**Assignment:** Quote word for word the stretch of lines from the one containing "Festival di Venezia" through the one containing "prima della proiezione".

Provided data Start Marker

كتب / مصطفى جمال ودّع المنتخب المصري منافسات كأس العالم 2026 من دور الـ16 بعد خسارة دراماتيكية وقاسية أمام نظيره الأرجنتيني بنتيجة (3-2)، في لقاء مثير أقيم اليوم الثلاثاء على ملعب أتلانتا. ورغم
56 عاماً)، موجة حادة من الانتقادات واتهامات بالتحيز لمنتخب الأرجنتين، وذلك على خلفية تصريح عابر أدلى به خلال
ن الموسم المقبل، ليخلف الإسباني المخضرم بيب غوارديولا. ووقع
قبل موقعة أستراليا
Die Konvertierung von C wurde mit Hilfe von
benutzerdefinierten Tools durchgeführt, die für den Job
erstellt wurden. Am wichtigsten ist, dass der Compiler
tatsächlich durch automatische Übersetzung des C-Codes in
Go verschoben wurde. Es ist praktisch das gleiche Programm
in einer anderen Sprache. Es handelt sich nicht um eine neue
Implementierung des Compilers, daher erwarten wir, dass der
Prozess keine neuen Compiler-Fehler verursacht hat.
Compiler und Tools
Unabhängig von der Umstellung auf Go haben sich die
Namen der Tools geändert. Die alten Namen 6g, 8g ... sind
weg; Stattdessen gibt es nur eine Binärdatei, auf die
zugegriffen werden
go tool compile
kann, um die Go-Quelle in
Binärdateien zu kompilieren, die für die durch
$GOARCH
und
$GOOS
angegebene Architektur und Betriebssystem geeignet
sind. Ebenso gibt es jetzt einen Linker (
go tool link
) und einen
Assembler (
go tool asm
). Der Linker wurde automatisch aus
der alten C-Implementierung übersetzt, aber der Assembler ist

Provided data End Marker
Provided data Start Marker

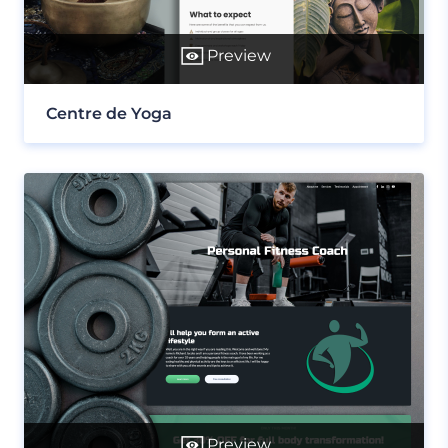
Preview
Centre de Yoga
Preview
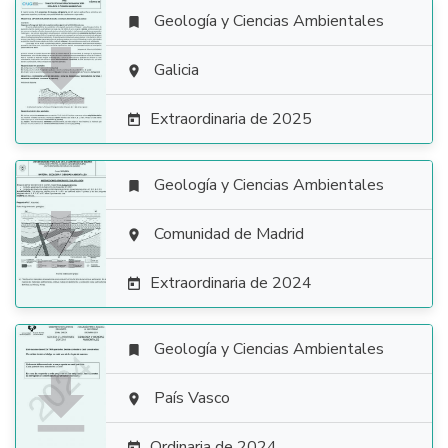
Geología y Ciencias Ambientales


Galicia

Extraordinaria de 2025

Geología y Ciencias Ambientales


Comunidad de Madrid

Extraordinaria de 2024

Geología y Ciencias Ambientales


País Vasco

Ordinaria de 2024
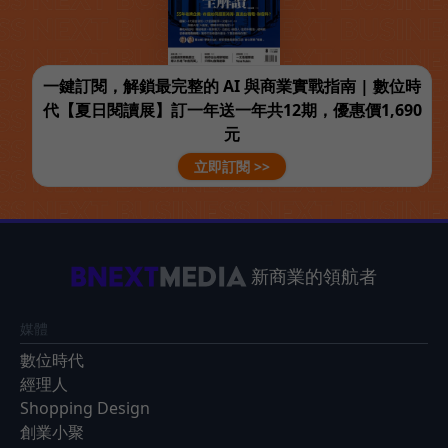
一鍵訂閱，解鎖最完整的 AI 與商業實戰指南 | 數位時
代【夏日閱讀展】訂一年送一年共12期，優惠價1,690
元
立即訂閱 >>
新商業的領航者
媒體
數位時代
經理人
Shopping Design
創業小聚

Provided data End Marker
Provided data Start Marker

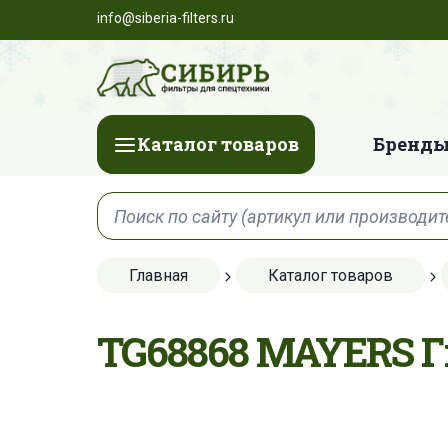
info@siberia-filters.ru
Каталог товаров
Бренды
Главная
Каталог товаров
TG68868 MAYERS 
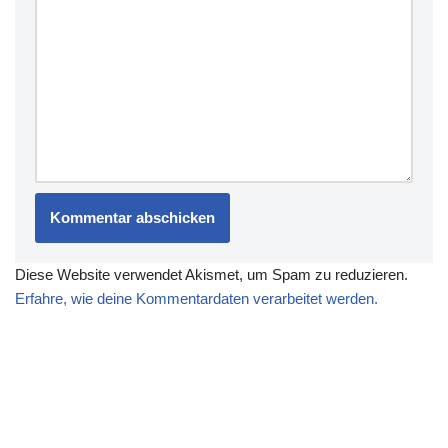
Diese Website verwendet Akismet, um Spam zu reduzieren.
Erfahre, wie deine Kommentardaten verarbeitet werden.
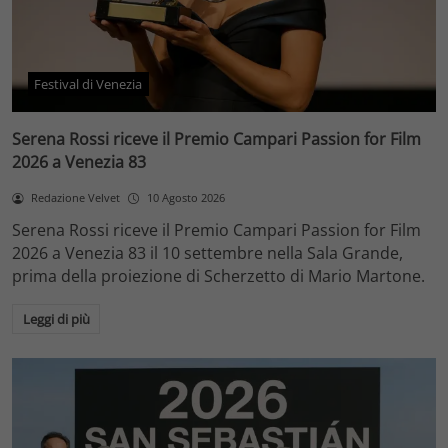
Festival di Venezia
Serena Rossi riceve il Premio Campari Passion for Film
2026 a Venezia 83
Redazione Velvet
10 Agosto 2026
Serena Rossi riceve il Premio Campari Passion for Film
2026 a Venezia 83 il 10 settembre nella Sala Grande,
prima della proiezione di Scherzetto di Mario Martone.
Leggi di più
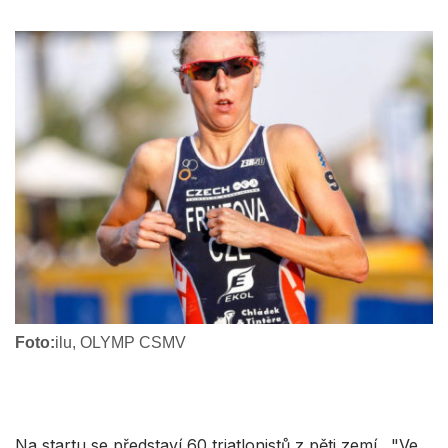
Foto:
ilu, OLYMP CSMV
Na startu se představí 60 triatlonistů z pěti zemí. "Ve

Provided data End Marker

**Output below:**
Festival di Venezia
Serena Rossi riceve il Premio Campari Passion for Film
2026 a Venezia 83
Redazione Velvet
10 Agosto 2026
Serena Rossi riceve il Premio Campari Passion for Film
2026 a Venezia 83 il 10 settembre nella Sala Grande,
prima della proiezione di Scherzetto di Mario Martone.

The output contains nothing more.